ALERT: Supreme Court Expands States Ability To Collect Sales Tax
The Supreme Court cleared the way Thursday for state and local governments to collect new sales taxes from online retailers and others with substantial sales into a state. The ruling in the South Dakota v. Wayfair case opens the door for states to require out-of-state online retailers and other remote sellers to collect sales tax from their customers, overturning a prior court decision that states have fought for years and that the court upheld in 1992’s Quill case.
In 1992, the court ruled in Quill Corporation v. North Dakota that businesses could not be required to collect sales tax unless they have a substantial or physical connection to the state.
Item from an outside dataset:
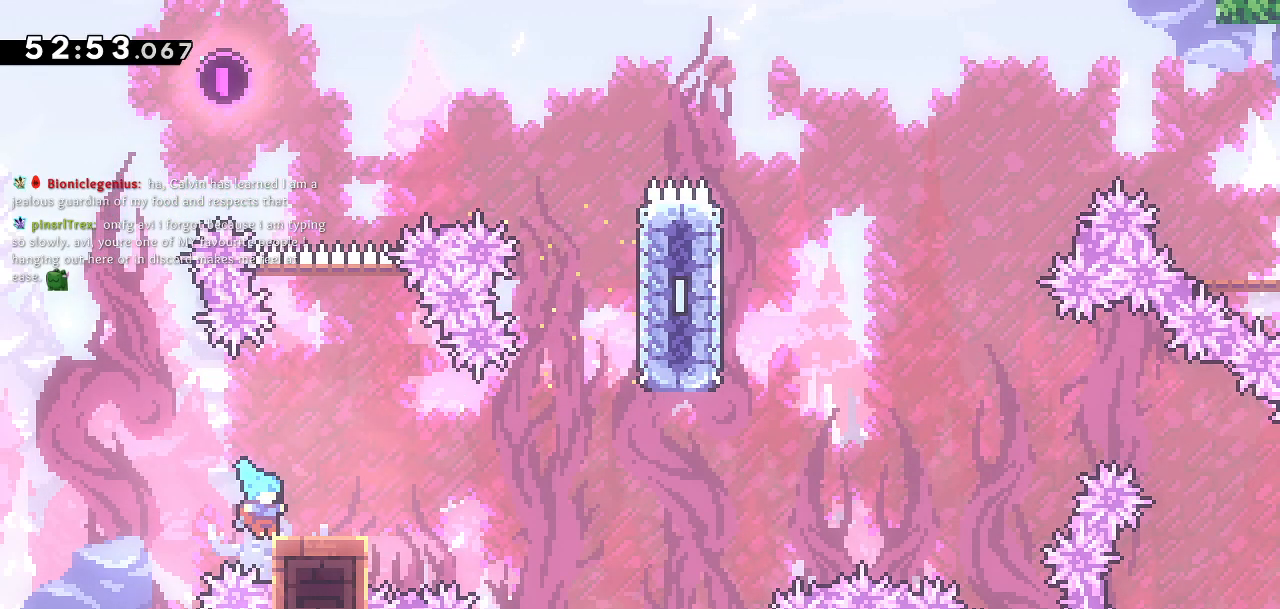
{"dt_ms": 500, "buttons": ["CROSS", "DPAD_DOWN", "DPAD_RIGHT"], "left_stick": "center", "right_stick": "center"}
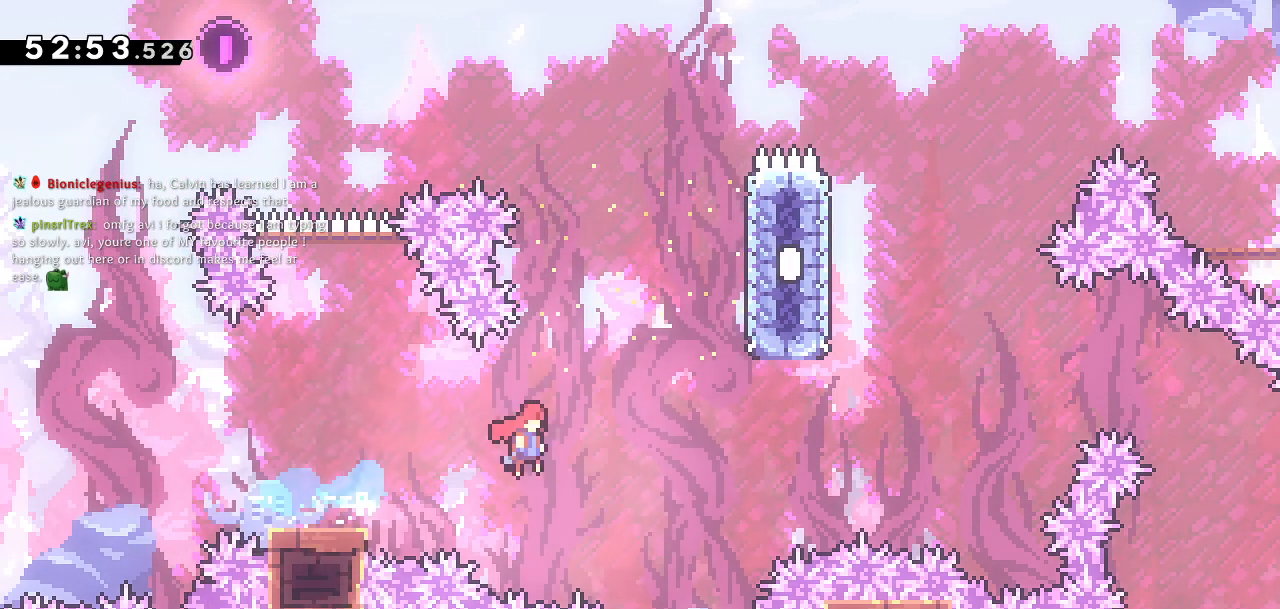
{"dt_ms": 500, "buttons": ["SQUARE", "DPAD_UP", "DPAD_RIGHT"], "left_stick": "center", "right_stick": "center", "events": [[283, "DPAD_DOWN", "up"], [300, "CROSS", "up"], [333, "DPAD_UP", "down"], [350, "DPAD_RIGHT", "up"], [350, "SQUARE", "down"], [433, "DPAD_RIGHT", "down"]]}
That decision enabled the growth of online retail by letting companies sell nationwide without collecting sales tax if they had no physical presence in a state.
South Dakota’s sales tax law requires a company that had more than $100,000 of sales or more than 200 transactions in the state in the prior year to collect and remit sales tax on all taxable sales. The new opinion overruled Quill’s physical presence test and now allows states to use economic nexus rules to impose collection responsibility.
Every retailer and online business must now review its responsibility to charge and collect sales tax in all states.
Currently there are 16 states with economic nexus in place and more taking effect shortly. Prior year sales thresholds range from $500,000 down to as low as $10,000. We can expect m ore states to expand their “doing business” laws to align with the South Dakota v. Wayfair opinion, with significant activity in the next round of state legislative sessions.
Although there are still problems facing these “economic nexus” rules, it is now the law of the land. The Court suggested that Congress could address any remaining problems. Although Congress has not been able to address the issue in the past, the South Dakota v. Wayfair decision may provide the necessary motivation.